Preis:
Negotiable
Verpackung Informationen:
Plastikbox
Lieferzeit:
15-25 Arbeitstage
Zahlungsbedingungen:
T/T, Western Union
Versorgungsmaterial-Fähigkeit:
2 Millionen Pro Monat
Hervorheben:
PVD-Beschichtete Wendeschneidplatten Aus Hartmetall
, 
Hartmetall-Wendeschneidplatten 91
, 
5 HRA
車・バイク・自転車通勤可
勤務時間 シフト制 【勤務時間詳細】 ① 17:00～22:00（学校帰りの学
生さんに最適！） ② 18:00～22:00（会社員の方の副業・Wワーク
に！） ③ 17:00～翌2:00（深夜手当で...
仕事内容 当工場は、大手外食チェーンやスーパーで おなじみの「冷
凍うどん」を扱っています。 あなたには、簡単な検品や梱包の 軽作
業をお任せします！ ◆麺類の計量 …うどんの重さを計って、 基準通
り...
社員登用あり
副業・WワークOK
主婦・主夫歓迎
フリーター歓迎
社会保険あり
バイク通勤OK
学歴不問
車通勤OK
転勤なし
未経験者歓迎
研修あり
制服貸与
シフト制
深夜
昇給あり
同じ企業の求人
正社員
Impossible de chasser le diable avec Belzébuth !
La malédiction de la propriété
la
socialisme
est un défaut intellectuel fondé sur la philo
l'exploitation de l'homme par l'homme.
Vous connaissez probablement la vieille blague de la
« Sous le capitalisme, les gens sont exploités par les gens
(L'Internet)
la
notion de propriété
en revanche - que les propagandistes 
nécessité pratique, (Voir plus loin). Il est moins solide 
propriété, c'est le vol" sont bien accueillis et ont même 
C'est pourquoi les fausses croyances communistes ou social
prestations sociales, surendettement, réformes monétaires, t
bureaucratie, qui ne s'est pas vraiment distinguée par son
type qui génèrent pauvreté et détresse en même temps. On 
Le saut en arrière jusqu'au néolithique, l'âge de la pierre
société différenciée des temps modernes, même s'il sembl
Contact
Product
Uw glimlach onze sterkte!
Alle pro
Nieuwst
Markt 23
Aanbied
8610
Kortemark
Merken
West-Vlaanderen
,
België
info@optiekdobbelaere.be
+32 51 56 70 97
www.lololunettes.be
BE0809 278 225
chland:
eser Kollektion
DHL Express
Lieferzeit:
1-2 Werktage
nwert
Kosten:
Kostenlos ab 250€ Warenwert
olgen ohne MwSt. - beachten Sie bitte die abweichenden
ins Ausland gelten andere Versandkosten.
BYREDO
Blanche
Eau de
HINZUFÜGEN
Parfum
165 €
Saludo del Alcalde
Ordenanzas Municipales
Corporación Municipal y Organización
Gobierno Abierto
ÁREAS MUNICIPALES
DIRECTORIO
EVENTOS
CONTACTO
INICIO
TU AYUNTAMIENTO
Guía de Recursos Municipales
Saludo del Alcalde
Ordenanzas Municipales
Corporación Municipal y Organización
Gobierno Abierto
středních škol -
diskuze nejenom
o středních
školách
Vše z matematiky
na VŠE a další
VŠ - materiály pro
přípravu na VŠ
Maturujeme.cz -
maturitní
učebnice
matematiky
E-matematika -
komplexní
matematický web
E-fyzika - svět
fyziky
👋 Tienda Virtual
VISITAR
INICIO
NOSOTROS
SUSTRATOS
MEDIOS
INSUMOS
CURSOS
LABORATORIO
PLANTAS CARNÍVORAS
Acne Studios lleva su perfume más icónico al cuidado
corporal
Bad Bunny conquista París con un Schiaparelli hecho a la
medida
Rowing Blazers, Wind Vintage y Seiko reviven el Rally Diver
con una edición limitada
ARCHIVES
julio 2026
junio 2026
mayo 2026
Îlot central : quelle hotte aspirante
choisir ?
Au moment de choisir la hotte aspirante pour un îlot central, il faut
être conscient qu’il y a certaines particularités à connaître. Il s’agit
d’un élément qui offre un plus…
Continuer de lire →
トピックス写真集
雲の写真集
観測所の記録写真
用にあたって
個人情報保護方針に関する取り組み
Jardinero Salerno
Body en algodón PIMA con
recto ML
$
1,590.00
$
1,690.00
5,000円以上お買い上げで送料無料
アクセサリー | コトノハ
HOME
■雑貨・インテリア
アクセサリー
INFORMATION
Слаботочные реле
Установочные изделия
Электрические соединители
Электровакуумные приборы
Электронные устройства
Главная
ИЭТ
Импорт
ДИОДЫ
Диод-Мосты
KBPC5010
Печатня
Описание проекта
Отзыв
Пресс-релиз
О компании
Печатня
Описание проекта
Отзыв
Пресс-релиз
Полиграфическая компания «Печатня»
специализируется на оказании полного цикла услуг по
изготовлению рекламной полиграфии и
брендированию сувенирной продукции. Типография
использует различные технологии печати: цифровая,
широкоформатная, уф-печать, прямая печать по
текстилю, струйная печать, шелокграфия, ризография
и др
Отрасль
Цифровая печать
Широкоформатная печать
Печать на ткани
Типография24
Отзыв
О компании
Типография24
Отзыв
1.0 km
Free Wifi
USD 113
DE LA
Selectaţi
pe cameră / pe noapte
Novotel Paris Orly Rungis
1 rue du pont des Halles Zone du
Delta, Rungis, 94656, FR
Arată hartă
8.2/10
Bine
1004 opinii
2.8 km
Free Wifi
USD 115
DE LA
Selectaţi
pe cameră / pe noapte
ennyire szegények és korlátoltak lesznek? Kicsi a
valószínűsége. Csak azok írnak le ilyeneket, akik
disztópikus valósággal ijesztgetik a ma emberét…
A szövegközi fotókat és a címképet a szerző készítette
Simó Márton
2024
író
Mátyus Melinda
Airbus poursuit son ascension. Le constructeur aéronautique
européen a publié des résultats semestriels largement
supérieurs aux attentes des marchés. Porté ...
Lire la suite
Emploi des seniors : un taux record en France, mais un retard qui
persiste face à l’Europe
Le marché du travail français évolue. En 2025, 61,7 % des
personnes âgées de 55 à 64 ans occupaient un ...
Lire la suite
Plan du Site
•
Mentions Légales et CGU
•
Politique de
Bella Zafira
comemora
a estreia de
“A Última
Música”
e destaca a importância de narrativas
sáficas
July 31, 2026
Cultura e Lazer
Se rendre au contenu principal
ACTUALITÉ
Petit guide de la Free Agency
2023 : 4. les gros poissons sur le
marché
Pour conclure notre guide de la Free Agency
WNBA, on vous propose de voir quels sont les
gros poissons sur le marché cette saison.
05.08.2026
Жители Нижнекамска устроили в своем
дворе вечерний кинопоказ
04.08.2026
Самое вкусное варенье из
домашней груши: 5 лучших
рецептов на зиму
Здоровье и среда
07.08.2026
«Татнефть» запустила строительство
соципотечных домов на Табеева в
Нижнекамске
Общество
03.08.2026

==*==

EXERCISE – Copy out, unchanged, everything from the beginning of the material down to and including the line that contains "olgen ohne MwSt.".

EXERCISE SOLUTION –
Preis:
Negotiable
Verpackung Informationen:
Plastikbox
Lieferzeit:
15-25 Arbeitstage
Zahlungsbedingungen:
T/T, Western Union
Versorgungsmaterial-Fähigkeit:
2 Millionen Pro Monat
Hervorheben:
PVD-Beschichtete Wendeschneidplatten Aus Hartmetall
, 
Hartmetall-Wendeschneidplatten 91
, 
5 HRA
車・バイク・自転車通勤可
勤務時間 シフト制 【勤務時間詳細】 ① 17:00～22:00（学校帰りの学
生さんに最適！） ② 18:00～22:00（会社員の方の副業・Wワーク
に！） ③ 17:00～翌2:00（深夜手当で...
仕事内容 当工場は、大手外食チェーンやスーパーで おなじみの「冷
凍うどん」を扱っています。 あなたには、簡単な検品や梱包の 軽作
業をお任せします！ ◆麺類の計量 …うどんの重さを計って、 基準通
り...
社員登用あり
副業・WワークOK
主婦・主夫歓迎
フリーター歓迎
社会保険あり
バイク通勤OK
学歴不問
車通勤OK
転勤なし
未経験者歓迎
研修あり
制服貸与
シフト制
深夜
昇給あり
同じ企業の求人
正社員
Impossible de chasser le diable avec Belzébuth !
La malédiction de la propriété
la
socialisme
est un défaut intellectuel fondé sur la philo
l'exploitation de l'homme par l'homme.
Vous connaissez probablement la vieille blague de la
« Sous le capitalisme, les gens sont exploités par les gens
(L'Internet)
la
notion de propriété
en revanche - que les propagandistes 
nécessité pratique, (Voir plus loin). Il est moins solide 
propriété, c'est le vol" sont bien accueillis et ont même 
C'est pourquoi les fausses croyances communistes ou social
prestations sociales, surendettement, réformes monétaires, t
bureaucratie, qui ne s'est pas vraiment distinguée par son
type qui génèrent pauvreté et détresse en même temps. On 
Le saut en arrière jusqu'au néolithique, l'âge de la pierre
société différenciée des temps modernes, même s'il sembl
Contact
Product
Uw glimlach onze sterkte!
Alle pro
Nieuwst
Markt 23
Aanbied
8610
Kortemark
Merken
West-Vlaanderen
,
België
info@optiekdobbelaere.be
+32 51 56 70 97
www.lololunettes.be
BE0809 278 225
chland:
eser Kollektion
DHL Express
Lieferzeit:
1-2 Werktage
nwert
Kosten:
Kostenlos ab 250€ Warenwert
olgen ohne MwSt. - beachten Sie bitte die abweichenden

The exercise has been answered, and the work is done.